■ Prompt: Collect from the data below each line with "micrograph".

■ Provided material:

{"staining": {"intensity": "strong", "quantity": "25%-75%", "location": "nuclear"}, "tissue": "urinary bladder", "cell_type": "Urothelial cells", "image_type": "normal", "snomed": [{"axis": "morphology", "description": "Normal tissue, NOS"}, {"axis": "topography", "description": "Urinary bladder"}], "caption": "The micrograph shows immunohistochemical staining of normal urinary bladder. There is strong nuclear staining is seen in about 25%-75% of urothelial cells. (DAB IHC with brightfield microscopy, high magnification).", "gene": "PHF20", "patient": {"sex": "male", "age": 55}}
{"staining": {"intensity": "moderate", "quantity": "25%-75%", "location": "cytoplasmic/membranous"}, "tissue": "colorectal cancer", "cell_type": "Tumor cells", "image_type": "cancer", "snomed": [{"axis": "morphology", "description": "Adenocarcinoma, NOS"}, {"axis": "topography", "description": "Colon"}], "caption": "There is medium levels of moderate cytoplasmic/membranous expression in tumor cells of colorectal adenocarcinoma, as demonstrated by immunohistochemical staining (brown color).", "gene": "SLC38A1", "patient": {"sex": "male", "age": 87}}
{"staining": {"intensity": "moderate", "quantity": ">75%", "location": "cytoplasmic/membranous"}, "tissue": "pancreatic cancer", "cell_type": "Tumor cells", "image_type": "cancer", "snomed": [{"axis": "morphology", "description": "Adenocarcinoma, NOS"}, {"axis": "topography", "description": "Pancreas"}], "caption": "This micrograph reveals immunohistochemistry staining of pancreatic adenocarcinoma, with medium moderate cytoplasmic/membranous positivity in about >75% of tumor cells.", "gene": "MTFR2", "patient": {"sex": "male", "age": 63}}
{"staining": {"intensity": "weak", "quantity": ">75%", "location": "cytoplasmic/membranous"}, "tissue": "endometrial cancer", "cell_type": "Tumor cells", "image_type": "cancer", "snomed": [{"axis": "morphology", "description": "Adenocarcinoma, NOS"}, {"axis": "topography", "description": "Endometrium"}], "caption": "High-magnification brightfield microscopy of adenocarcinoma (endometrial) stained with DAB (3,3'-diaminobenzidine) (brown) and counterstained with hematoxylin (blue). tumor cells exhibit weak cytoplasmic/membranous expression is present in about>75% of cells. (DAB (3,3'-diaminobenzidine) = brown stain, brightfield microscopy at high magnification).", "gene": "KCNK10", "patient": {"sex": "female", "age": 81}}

■ Task result:
{"staining": {"intensity": "strong", "quantity": "25%-75%", "location": "nuclear"}, "tissue": "urinary bladder", "cell_type": "Urothelial cells", "image_type": "normal", "snomed": [{"axis": "morphology", "description": "Normal tissue, NOS"}, {"axis": "topography", "description": "Urinary bladder"}], "caption": "The micrograph shows immunohistochemical staining of normal urinary bladder. There is strong nuclear staining is seen in about 25%-75% of urothelial cells. (DAB IHC with brightfield microscopy, high magnification).", "gene": "PHF20", "patient": {"sex": "male", "age": 55}}
{"staining": {"intensity": "moderate", "quantity": ">75%", "location": "cytoplasmic/membranous"}, "tissue": "pancreatic cancer", "cell_type": "Tumor cells", "image_type": "cancer", "snomed": [{"axis": "morphology", "description": "Adenocarcinoma, NOS"}, {"axis": "topography", "description": "Pancreas"}], "caption": "This micrograph reveals immunohistochemistry staining of pancreatic adenocarcinoma, with medium moderate cytoplasmic/membranous positivity in about >75% of tumor cells.", "gene": "MTFR2", "patient": {"sex": "male", "age": 63}}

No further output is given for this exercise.